But in a filing with the Utah Supreme Court, the AG's Office questions whether 2nd District Judge Michael DiReda had sufficient proof of "clear and convincing evidence" regarding Brown's innocence.

The AG asks whether a trial court may reassess or reweigh the credibility of evidence presented to a jury.

Also at issue is what DiReda considered to be new evidence.

At Debra Brown's trial, jurors heard that she found Lael Brown's body inside his Logan home on Sunday morning, Nov. 7, 1993, and called police, who arrived at 8:45 a.m.

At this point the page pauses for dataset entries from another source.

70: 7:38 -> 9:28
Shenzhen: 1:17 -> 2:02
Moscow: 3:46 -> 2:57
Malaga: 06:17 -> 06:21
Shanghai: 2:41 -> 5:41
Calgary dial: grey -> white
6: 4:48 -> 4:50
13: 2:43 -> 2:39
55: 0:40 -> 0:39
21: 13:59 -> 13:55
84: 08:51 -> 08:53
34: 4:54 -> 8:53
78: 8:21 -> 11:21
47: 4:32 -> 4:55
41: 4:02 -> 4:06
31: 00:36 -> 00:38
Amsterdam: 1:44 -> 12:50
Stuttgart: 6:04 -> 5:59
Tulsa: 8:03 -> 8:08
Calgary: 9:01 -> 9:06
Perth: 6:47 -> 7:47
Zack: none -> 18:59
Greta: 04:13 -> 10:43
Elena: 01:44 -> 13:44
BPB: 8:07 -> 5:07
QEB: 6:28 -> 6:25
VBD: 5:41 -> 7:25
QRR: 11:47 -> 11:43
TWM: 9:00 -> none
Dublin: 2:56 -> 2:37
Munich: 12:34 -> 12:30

Prosecutors said at trial that Lael Brown was killed at about 7 a.m. on Saturday, Nov. 6, 1993 — a time for which the woman had no alibi.

But during recent hearings, Terry Carlsen and Delwin Hall — in testimony never heard by the jurors who convicted Brown — told DiReda they saw Lael Brown at a restaurant that Saturday afternoon.

DiReda therefore found Debra Brown could not be the killer because Lael Brown was seen alive after the time of death as theorized by prosecutors. The judge also found that Debra Brown could not have killed the victim at any other time because she had alibis.

Carlsen told DiReda he saw Lael Brown eating with his son at a restaurant on that Saturday afternoon. But the AG's Office notes that while DiReda found Carlsen's testimony to be "newly discovered," it was not credible enough to meet the standard of "clear and convincing evidence." Also, Lael Brown's son denied he had dinner with his father that night, according to testimony before DiReda.

As for the testimony of Hall, who also said he saw Lael Brown at the same restaurant at about the same time as Carlsen, the AG contends that DiReda found his testimony was not "newly discovered." Hall's name was on the defense witness list for the original trial, but he was not called to testify.

Nevertheless, DiReda found Hall's report to police and his testimony to be credible and accurate, the AG notes in its appeal.

On May 9, the day Brown was released from prison, Attorney General Mark Shurtleff said his office would not appeal and released a statement saying "this was Utah's first case like this and I am convinced these types of challenges will be rare."

Shurtleff later reversed course, saying he feared Brown's release would set a "fatally flawed" legal precedent allowing "another bite of the apple to everybody who's been convicted of the crime."

Brown remains free while the high court considers the appeal. Attorneys representing Brown are expected to reply to the state's filing.